Apesar de tão pequena, Emily, no entanto, já começava a ficar grande o suficiente para desconfiar de que algo estava errado. Talvez Papai Noel nem tivesse tantos “duentes” mágicos a serviço dele. Aliás, ele é que parecia doente, tão magrinho, coitado! Sempre tão rechonchudo nas fotos, de certo por isso é que nunca podia trazer sua boneca. Emily só tinha quatro anos, mesmo assim já começava a escutar com mais interesse quando as crianças mais velhas da escola diziam que Papai Noel era que nem o Faz-de-conta, tudo de mentirinha. Mas a tia da escola disse que ele existia sim, e que estava tão magrinho quanto Emily por que tinha vindo correndo lá do “PocoNorte” e lá era muito, mas muito longe. No que ela acreditou, mas queria mesmo saber como é que um lugar “pouco” poderia ser assim tão longe ... Emily sentiu alívio, por que ainda havia esperança. A boneca ainda podia ser pedida. Então por que nunca vinha? Seria a falta da chaminé? Ela precisava investigar isto melhor.

Apesar de extremamente simples, a mãe de Emily sempre fazia questão de montar a árvore de natal. No entanto, apesar dos presentes que ali embaixo apareciam fossem úteis – calcinhas, meias e, uma vez, até teve um vestido que ficava grande e tinha um pequeno rasgo por onde Emily brincava de enxergar o umbigo e, mesmo assim, uma das melhores coisas que já ganhara – mas nunca a tão sonhada boneca. Emily poderia ser só uma garotinha, mas sabia muito bem que, lá embaixo, não havia nada com o formato de uma boneca. Ficou triste. Papai perguntou O-Que-Diabo havia com ela. Ela viu que “A-Coisa-Ruim” já rondava o pai, mas mesmo com medo de despertar sua ira falou: era uma menina má, pois só assim se explicaria a ausência do que tanto almejava. Papai (que era papai quando “A-Coisa-Ruim” não estava com ele) prometeu o inconcebível. ELE, e não o bom velhinho, atenderia à súplica da filha. Que alegria! Ela nem podia imaginar como seria quando finalmente pudesse tê-la, sua boneca, seu bebê, em seus braços. Mamãe brigou, disse que o dinheiro era para as contas, pagando com seu frágil rosto a negativa, mas não importava. Papai havia decidido, e quando ele queria algo, ele conseguia.

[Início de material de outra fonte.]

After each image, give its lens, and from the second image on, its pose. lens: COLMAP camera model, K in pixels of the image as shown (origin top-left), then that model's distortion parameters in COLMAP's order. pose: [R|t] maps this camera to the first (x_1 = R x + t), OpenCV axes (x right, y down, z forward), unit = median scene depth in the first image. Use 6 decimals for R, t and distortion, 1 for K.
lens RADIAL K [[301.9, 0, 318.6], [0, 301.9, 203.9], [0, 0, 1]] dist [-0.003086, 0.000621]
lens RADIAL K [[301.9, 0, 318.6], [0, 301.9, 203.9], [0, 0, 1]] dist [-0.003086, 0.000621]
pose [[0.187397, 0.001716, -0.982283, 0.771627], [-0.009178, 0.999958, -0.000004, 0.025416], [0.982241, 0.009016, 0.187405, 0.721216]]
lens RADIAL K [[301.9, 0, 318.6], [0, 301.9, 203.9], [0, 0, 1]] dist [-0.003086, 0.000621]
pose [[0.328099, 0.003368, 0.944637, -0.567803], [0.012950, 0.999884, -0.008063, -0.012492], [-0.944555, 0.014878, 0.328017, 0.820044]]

Em sua aflição, mal olhou os presentes que a mão zelosa da mãe havia preparado. Um rudimento de culpa pelo olho começando a arroxear da mãe a acometeu. Mas a culpada não fora ela, que não quis dar ao pai o dinheiro? Ficou à porta, até muito tarde, esperando papai com o tesouro prometido. Até o sol se por, até a noite cobrir a terra, e ficar cada vez mais fria. A mãe, a custo tentou convencer Emily a ir dormir. Mas ela não podia. Como conciliar o sono? Emily já sabia de muitas coisas, mas também era apenas uma garotinha. Como entender a aflição da mãe, a torcer nervosamente as mãos? Que a expectativa sua era também a dela com a diferença de que, enquanto uma embalava doces sonhos, a outra, mais madura, já conhecia bem demais a dura realidade que na esquina se avizinhava? 

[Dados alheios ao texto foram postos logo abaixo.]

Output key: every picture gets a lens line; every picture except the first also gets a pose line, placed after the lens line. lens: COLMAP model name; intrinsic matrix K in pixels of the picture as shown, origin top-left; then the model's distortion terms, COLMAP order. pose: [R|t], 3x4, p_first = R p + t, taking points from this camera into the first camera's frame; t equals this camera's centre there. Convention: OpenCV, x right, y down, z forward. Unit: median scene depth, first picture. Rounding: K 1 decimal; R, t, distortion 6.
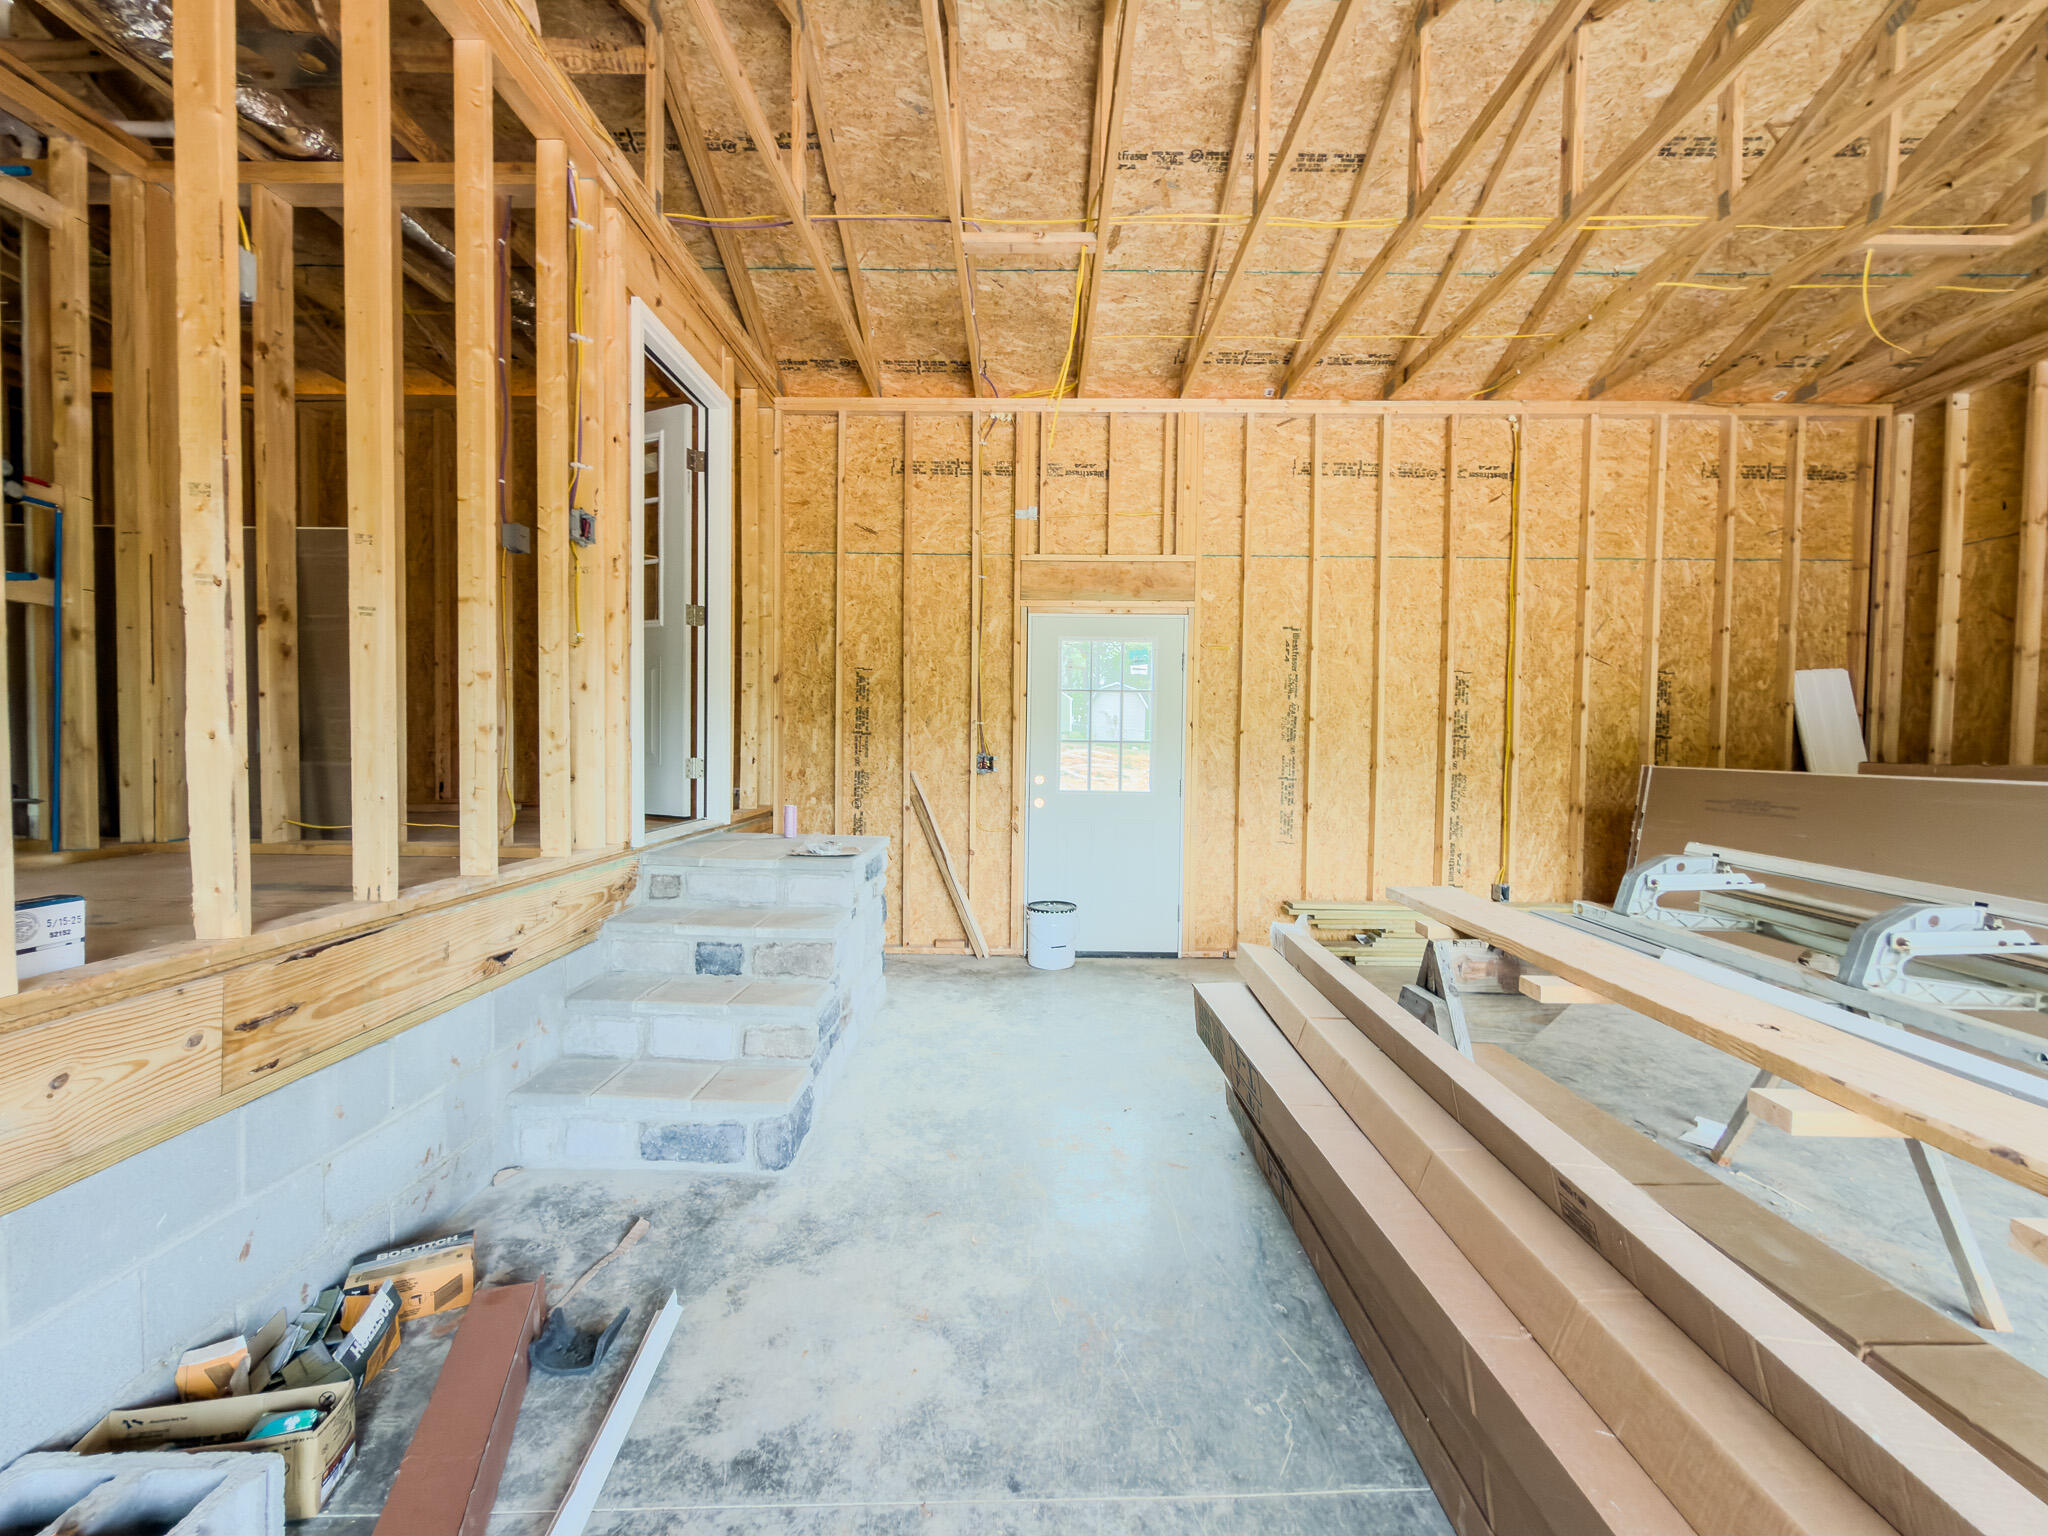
lens RADIAL K [[879.5, 0, 1025.3], [0, 879.5, 772.0], [0, 0, 1]] dist [0.000101, 0.000198]
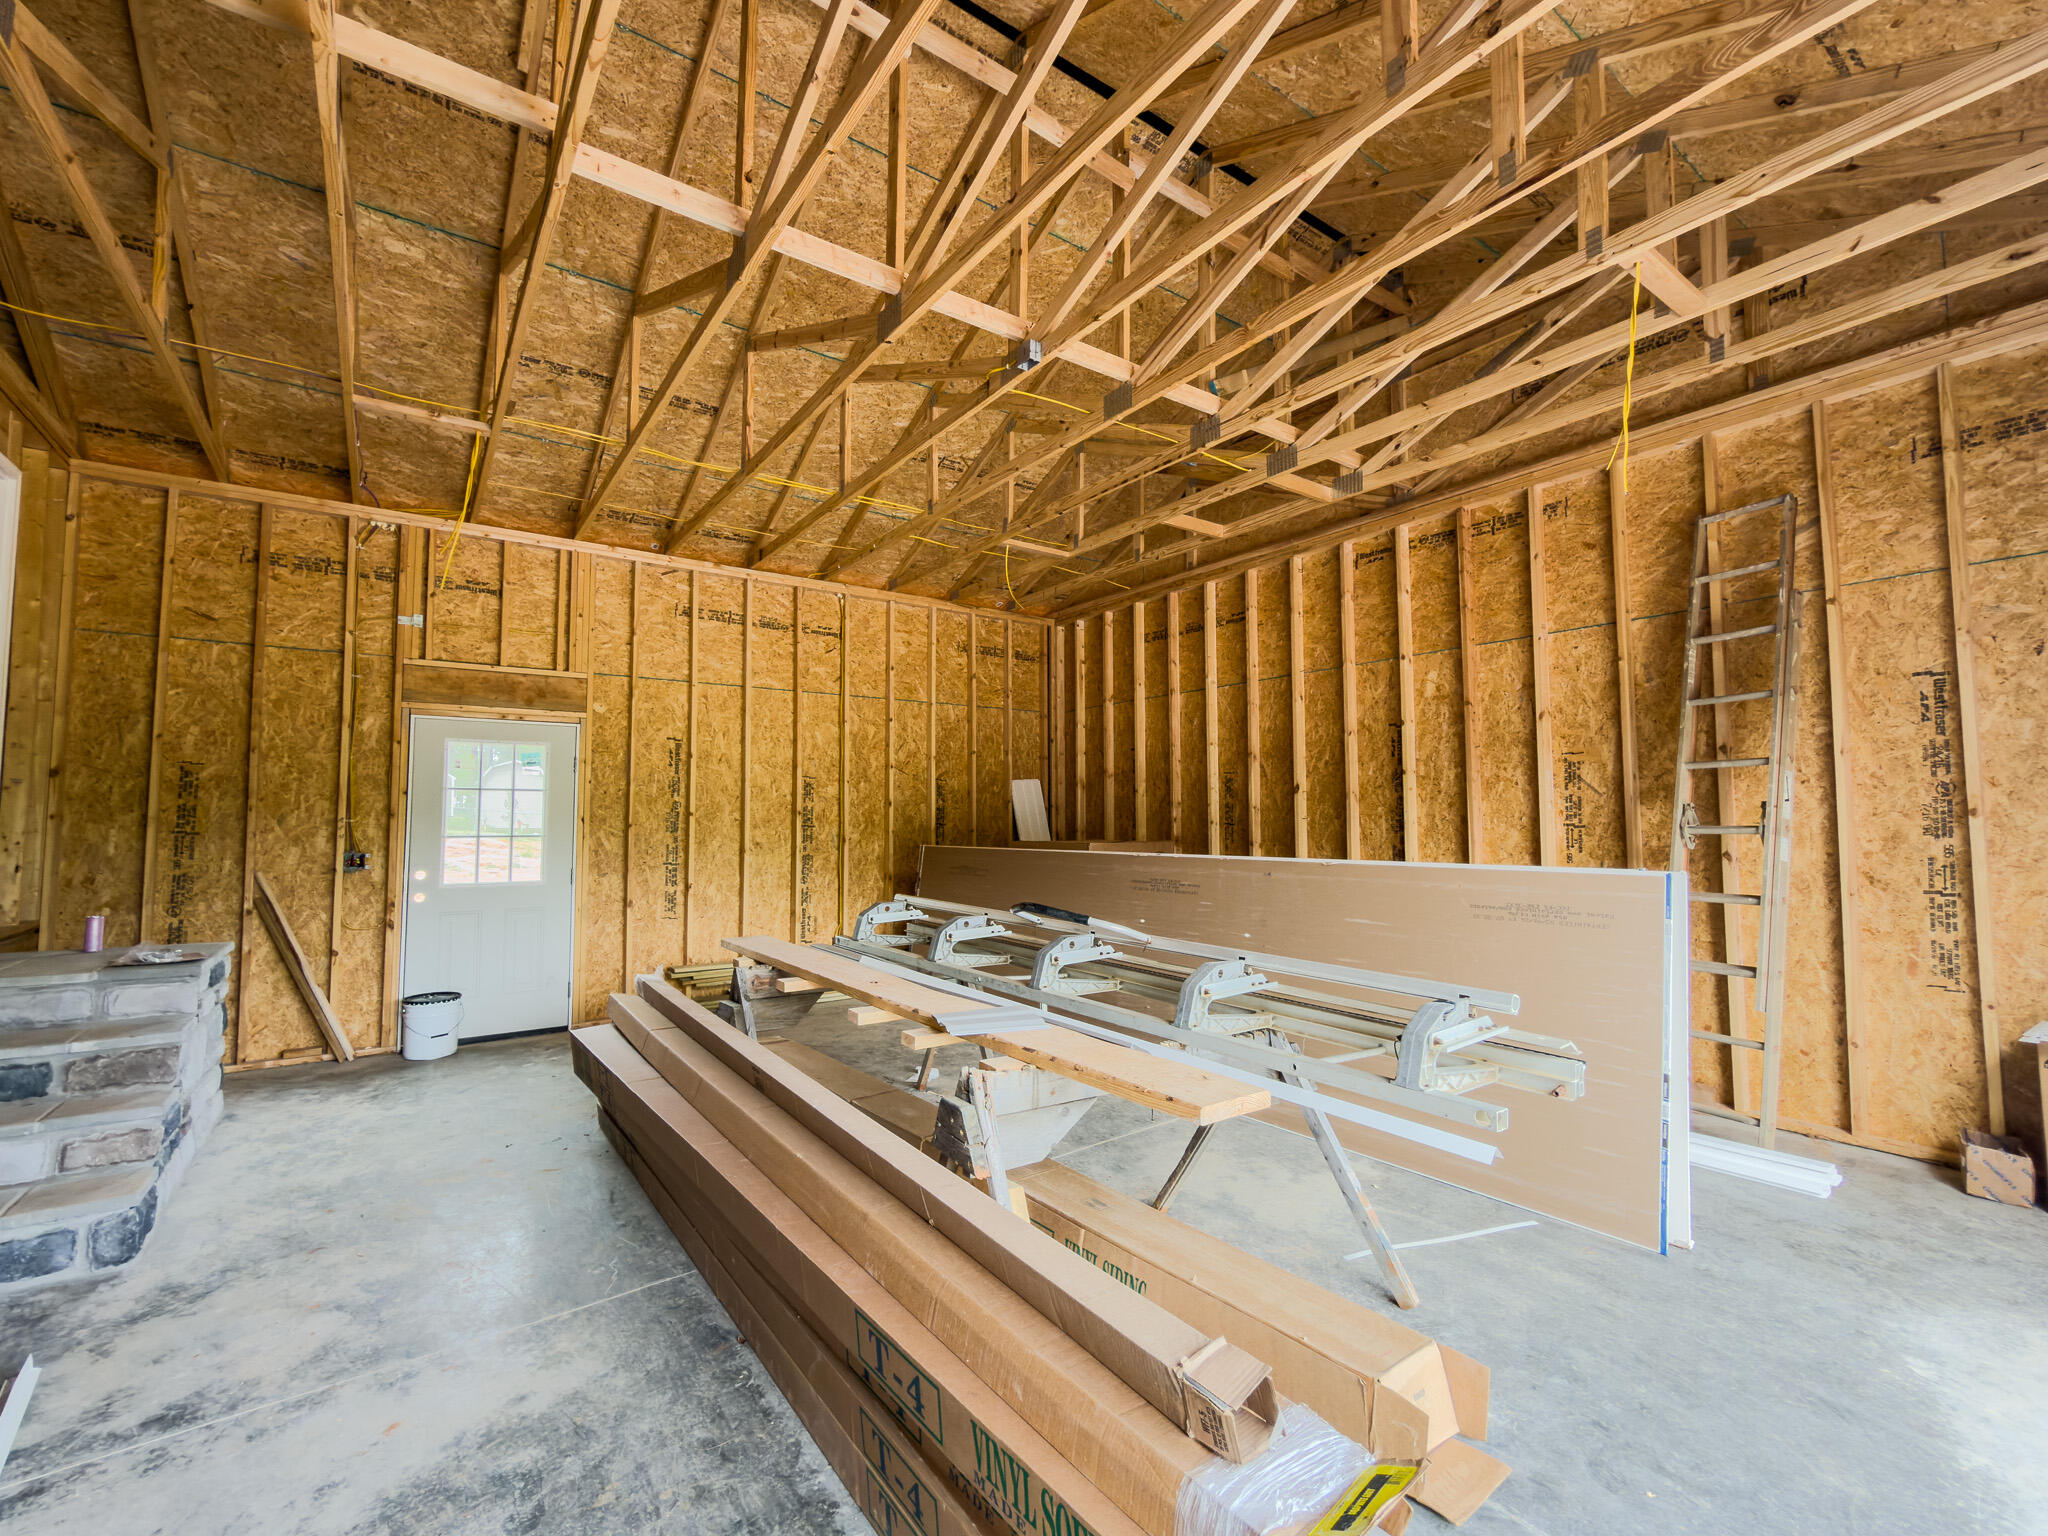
lens RADIAL K [[879.5, 0, 1019.2], [0, 879.5, 770.4], [0, 0, 1]] dist [0.000101, 0.000198]
pose [[0.811481, 0.020677, 0.584013, -0.019612], [0.034349, 0.995958, -0.082990, -0.003688], [-0.583369, 0.087405, 0.807491, -0.267125]]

Quando por fim papai chegou, não vinha sozinho. Emily era só uma garotinha, mas crescida o suficiente para saber que, quando papai andava daquele jeito, era por que ali estava o pai e “A-Coisa-Ruim”; e mesmo assim era (de novo) apenas uma garotinha que, diante de tamanha frustração, não consegue conter o pranto ao ver as mãos vazias, prontas para bater. Não, não era uma boa hora para chorar. A mão do pai veio pesada, mas não foi maior que a dor que Emily ia sentir indefinidamente, após as marcas do pequeno corpo desaparecerem. Por que há feridas que sangram indefinidamente, cortes que não cicatrizam. Encolhida, chorando sua dor, Emily é apenas uma garotinha de quatro anos, mas agora crescida o suficiente para saber mais uma coisa nessa sua tão curta e já tão dolorosa vida: Papai Noel realmente não existe.


Dedicado à todas as Emilys, anônimas, que infelizmente ainda existem – apesar de nossa aparente recusa em ver – em nossa sociedade atual.